Divers modèles d’entreprises à mission sociétale émergent donc dans la législation des États. Ces entreprises doivent assumer une double vocation inédite dans le monde entrepreneurial traditionnel : avoir une activité lucrative, tout en limitant la distribution de dividendes, et ce, pour servir une politique de réinvestissement d’une partie des profits dans une mission sociale. Alors que les conceptions capitalistes de l’entreprise avaient tendance à s’opposer à une conception à long terme, désormais, l’entreprise se pérennise et se responsabilise. La loi, en permettant la constitution des entreprises sociales et en prévoyant une limitation de la distribution des bénéfices, s’inscrit dans une logique contraire à celle de la financiarisation. Plus que jamais, les mécanismes financiers sont utilisés pour produire non pas du profit, mais de la valeur « sociale » qui fait ressentir ses effets positivement sur la communauté. La théorie du contrat social[90], qui accorde un rôle économique et social à l’entreprise, avait déjà légitimé les obligations de RSE[91] : ce contrat trouve maintenant un champ d’application nouveau. Afin d’optimiser leur poids social, les acteurs de la finance sociale mobilisent désormais les instruments financiers traditionnels en les orientant vers une nouvelle vocation extrafinancière.

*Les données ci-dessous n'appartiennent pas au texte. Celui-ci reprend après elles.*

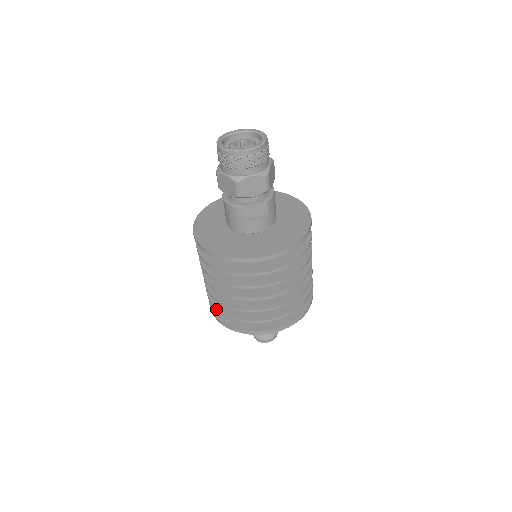
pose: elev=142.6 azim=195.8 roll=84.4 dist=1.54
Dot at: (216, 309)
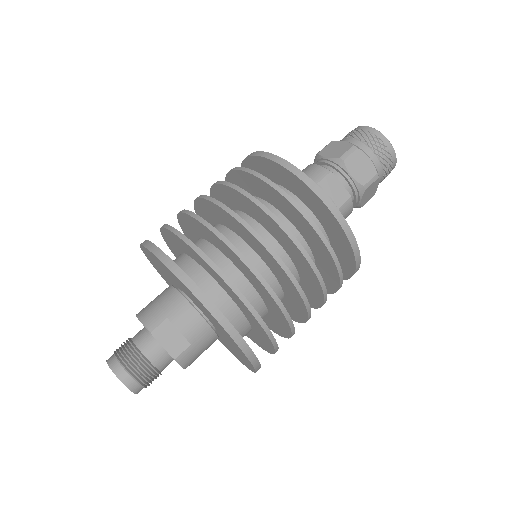
Dot at: (170, 227)
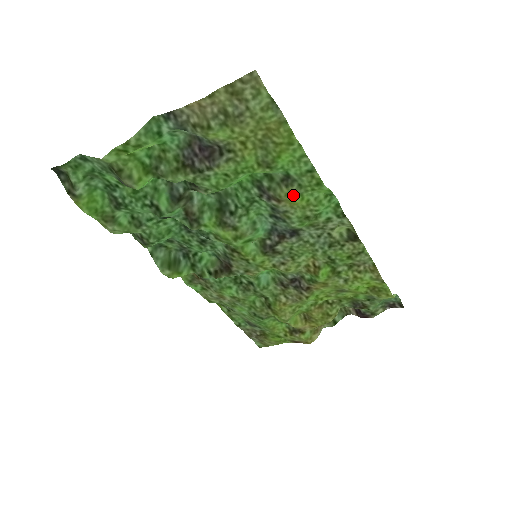
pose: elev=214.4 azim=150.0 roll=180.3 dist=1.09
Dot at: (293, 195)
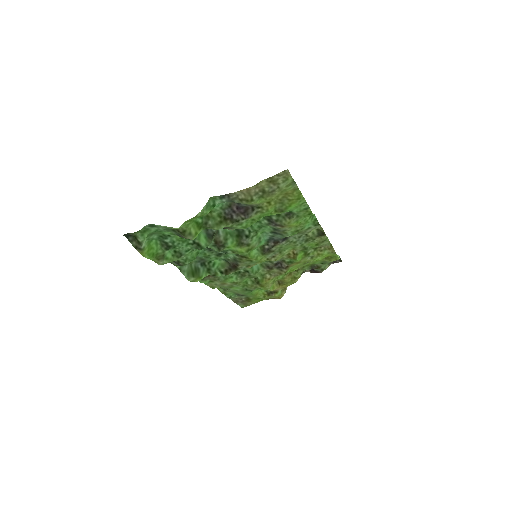
Dot at: (292, 222)
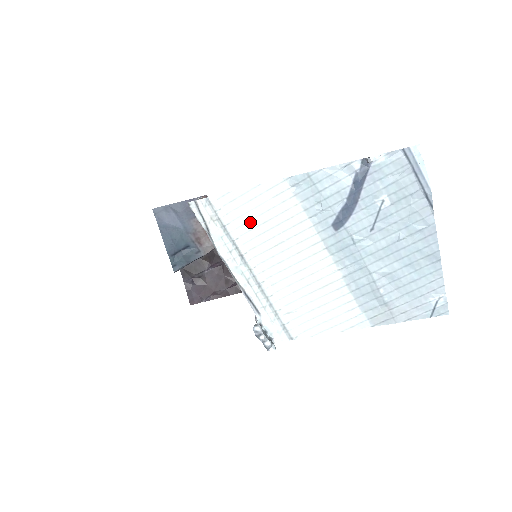
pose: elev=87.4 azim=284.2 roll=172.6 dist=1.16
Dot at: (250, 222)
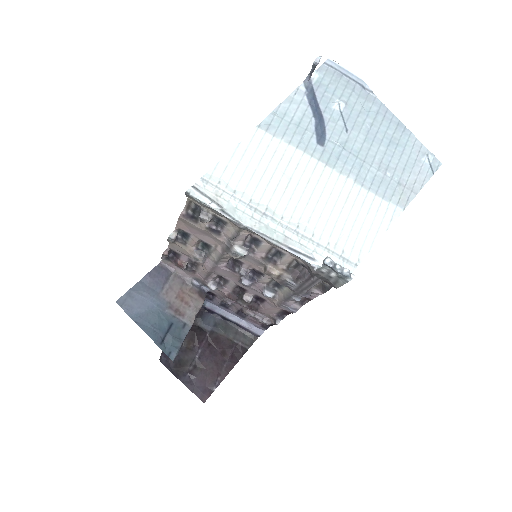
Dot at: (252, 179)
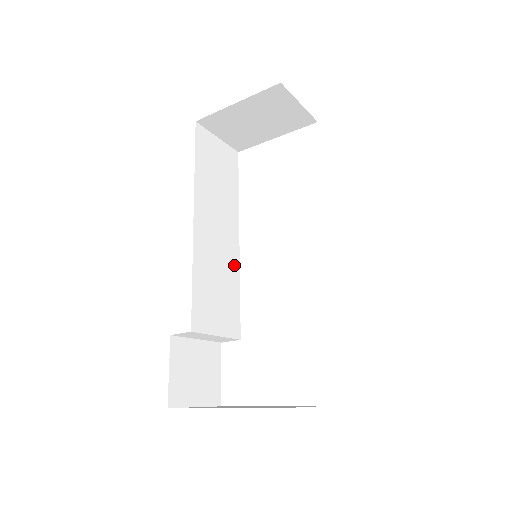
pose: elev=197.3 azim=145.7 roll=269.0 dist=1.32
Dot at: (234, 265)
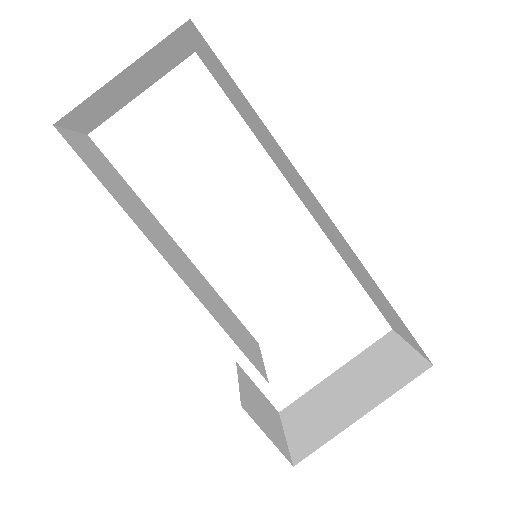
Dot at: (202, 278)
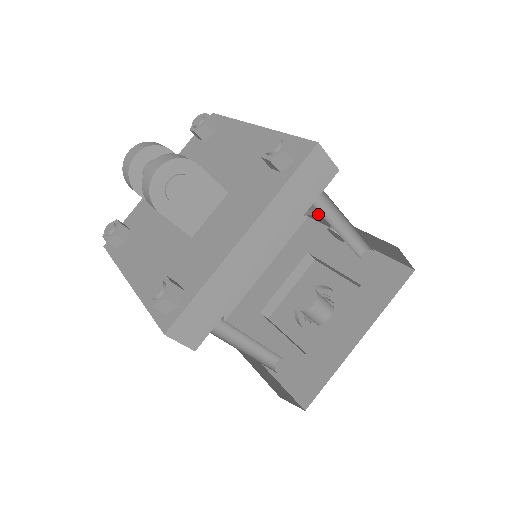
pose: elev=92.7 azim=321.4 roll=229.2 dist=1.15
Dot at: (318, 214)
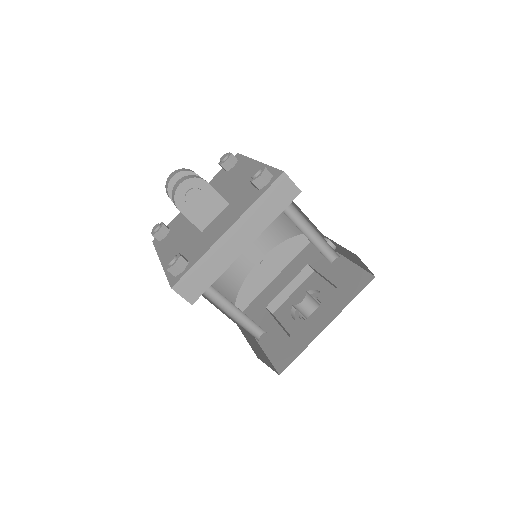
Dot at: occluded
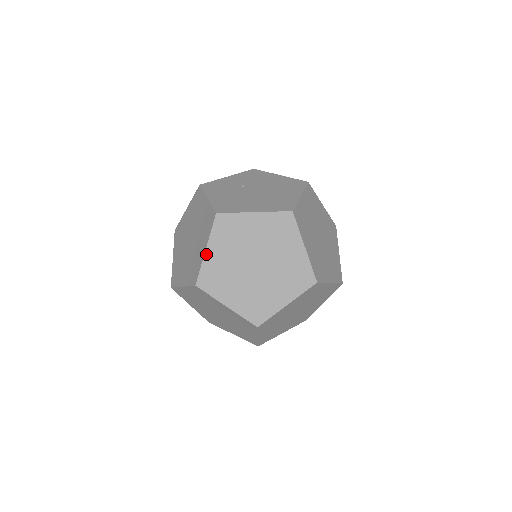
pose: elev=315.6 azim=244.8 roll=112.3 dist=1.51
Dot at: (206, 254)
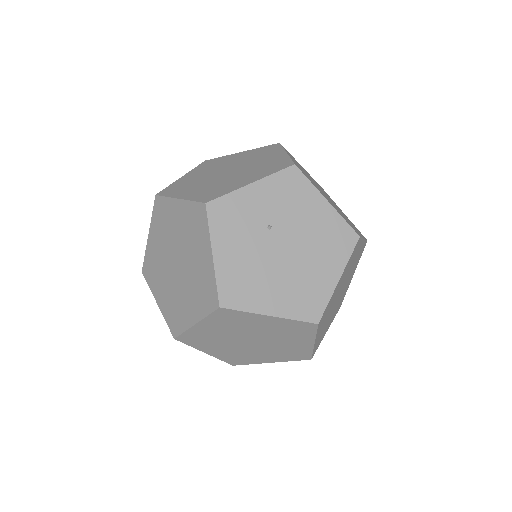
Dot at: (194, 327)
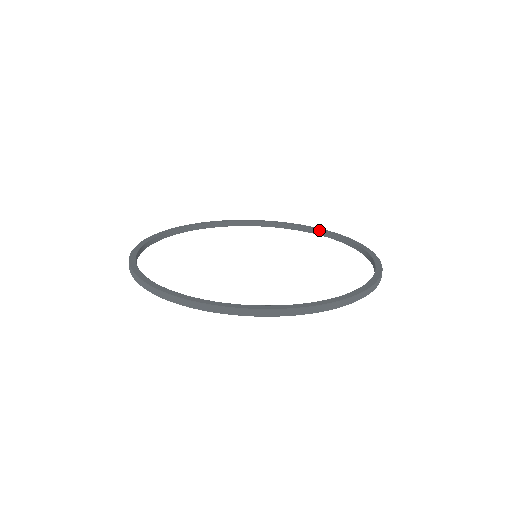
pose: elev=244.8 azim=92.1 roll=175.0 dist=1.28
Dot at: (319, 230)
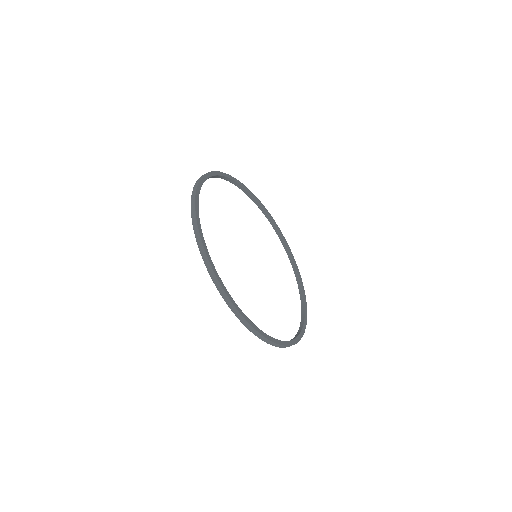
Dot at: (270, 217)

1.3 La redéfinition de la finalité de l’entreprise

Les entreprises à mission sociétale remettent en cause les acquis du droit des sociétés. Ainsi, la conception « capitaliste » de l’intérêt social, qui pouvait se prévaloir de la finalité originelle de la société commerciale historiquement conçue comme un instrument de rassemblement des capitaux[92], change progressivement[93]. Notion fondamentale des sociétés, l’intérêt social est la boussole des administrateurs et des dirigeants pour prendre leurs décisions d’affaires et du juge pour trancher les intérêts en présence et apprécier l’excès ou le détournement de pouvoirs entachant une décision[94]. Les tribunaux et une partie de la doctrine se réfèrent à une conception plurielle de l’intérêt social[95] et en font un vecteur de la RSE[96]. Rappelons que la société par actions n’est pas qu’un pur produit financier, car elle fournit une armature juridique à l’entreprise[97], des résultats desquels dépend la possibilité de distribuer des revenus sous la forme de dividendes ou autrement[98]. Bien que l’entreprise en tant que telle n’existe pas en droit[99], ou si peu[100], cette autre financiarisation (et les nouvelles préoccupations qu’elle place en son centre) entraîne une redéfinition de sa finalité[101].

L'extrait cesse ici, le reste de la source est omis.